El supercoronel Lugo
S i el gobierno rojo actúa como es previsible, el 11 de mayo podría ser declarado festivo. Algo así como el Día del Militar Revolucionario. Porque en el transcurso del miércoles un coronel (aunque otros dicen que es un comandante) de la Guardia Nacional, el coronel Lugo se supone, escenificó lo que mirado inocentemente no pasa de una rabieta arrogante de un guapo y apoyado; desde el fanatismo propio de los rojos puede considerarse un acto heroico y desde una análisis político serio, un gesto preocupante de indisciplina militar.
El miércoles fue un día de manifestaciones de protesta en todo el país para exigirle al Consejo Nacional Electoral que cumpla con el mandato de convocar el referendo revocatorio. También de vejaciones y violencia oficial. En Caracas un grupo de manifestantes, entre quienes se encontraba Diego Hernández, fue confrontado por un piquete de efectivos de la Guardia Nacional que le impidió el paso en los alrededores de la Plaza Venezuela. Pero los activistas no se amilanaron y, en un ardid genial, tomaron por un vado verde y lograron llegar a la autopista Francisco Fajardo. Allí los detuvo otro piquete, esta vez más numeroso, y les impidió continuar.
Fue entonces cuando Diego Hernández decidió adelantarse hasta llegar a las puertas de la sede del Consejo Nacional Electoral. Allí se apostó, solo, con un pequeño cartel que rezaba: «¡Revocatorio ya!«. El coronel (o comandante) Lugo lo avistó y como un Superman tercermundista voló hacia el joven. Le arrebató de sus manos el cartel. Lo rompió con ira, como Savonarola ante un pecado mortal. Les ordenó a los guardias nacionales presentes que levantaran un informe y lo acusaran de agredir a un uniformado y de resistirse a la autoridad. Y así Diego, el anatema, terminó esposado y bajo custodia en los predios del CNE.

(Datos extraídos):
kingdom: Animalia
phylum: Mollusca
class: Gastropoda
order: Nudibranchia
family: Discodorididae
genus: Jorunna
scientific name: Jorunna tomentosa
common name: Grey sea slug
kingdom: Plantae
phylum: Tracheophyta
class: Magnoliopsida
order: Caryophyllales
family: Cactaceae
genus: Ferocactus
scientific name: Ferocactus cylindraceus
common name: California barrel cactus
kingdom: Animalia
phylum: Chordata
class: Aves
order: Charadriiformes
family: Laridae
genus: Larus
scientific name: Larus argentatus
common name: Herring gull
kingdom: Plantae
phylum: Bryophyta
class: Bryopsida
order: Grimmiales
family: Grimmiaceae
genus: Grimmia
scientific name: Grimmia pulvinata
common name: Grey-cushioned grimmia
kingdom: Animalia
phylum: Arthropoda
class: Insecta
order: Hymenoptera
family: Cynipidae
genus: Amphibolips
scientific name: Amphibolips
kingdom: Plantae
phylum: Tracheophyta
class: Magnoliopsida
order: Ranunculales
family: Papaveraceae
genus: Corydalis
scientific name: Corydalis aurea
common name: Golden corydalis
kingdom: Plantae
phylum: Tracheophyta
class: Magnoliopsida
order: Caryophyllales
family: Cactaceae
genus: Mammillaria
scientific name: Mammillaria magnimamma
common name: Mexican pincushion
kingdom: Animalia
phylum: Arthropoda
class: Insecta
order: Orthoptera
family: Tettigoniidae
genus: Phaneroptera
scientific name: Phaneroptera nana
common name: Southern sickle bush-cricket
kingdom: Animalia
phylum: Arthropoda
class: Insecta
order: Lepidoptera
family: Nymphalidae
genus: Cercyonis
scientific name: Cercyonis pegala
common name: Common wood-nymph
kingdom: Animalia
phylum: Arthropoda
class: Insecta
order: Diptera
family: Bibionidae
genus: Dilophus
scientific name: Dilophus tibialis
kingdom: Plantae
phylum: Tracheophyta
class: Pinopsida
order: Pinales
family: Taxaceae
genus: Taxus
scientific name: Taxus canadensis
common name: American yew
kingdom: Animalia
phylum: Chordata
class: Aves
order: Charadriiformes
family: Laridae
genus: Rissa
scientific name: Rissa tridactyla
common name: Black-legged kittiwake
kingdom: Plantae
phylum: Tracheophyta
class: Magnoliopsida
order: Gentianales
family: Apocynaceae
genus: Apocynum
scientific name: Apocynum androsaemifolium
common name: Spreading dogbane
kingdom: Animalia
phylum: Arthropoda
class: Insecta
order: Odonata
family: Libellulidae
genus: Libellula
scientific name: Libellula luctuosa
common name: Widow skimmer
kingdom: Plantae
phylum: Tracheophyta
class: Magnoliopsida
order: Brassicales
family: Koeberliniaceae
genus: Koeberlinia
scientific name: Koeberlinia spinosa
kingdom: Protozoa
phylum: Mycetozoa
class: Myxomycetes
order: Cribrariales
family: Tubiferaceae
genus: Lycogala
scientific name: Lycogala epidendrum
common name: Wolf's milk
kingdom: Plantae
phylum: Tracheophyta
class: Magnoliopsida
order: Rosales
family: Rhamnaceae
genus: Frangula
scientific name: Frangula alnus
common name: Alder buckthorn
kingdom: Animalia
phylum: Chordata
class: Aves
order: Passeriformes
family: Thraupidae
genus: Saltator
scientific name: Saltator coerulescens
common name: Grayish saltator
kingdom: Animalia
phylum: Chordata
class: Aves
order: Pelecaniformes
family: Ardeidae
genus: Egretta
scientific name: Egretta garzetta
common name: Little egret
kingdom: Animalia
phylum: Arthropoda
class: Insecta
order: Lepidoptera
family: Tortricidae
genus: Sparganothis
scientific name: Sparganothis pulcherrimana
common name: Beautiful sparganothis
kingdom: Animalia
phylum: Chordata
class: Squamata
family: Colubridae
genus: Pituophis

(Consigna):
Indica si cada afirmación concuerda con el texto sobre el coronel Lugo. Responde sí o no y cita las palabras exactas del texto que lo deciden. (a) Los manifestantes consiguieron llegar a la autopista Francisco Fajardo. (b) Diego Hernández se presentó ante el Consejo Nacional Electoral acompañado por otros manifestantes. (c) El coronel guardó el cartel de Diego Hernández como prueba.

(Espacio de respuesta):
(a) Sí: «lograron llegar a la autopista Francisco Fajardo».
(b) No: «Allí se apostó, solo, con un pequeño cartel».
(c) No: «Lo rompió con ira».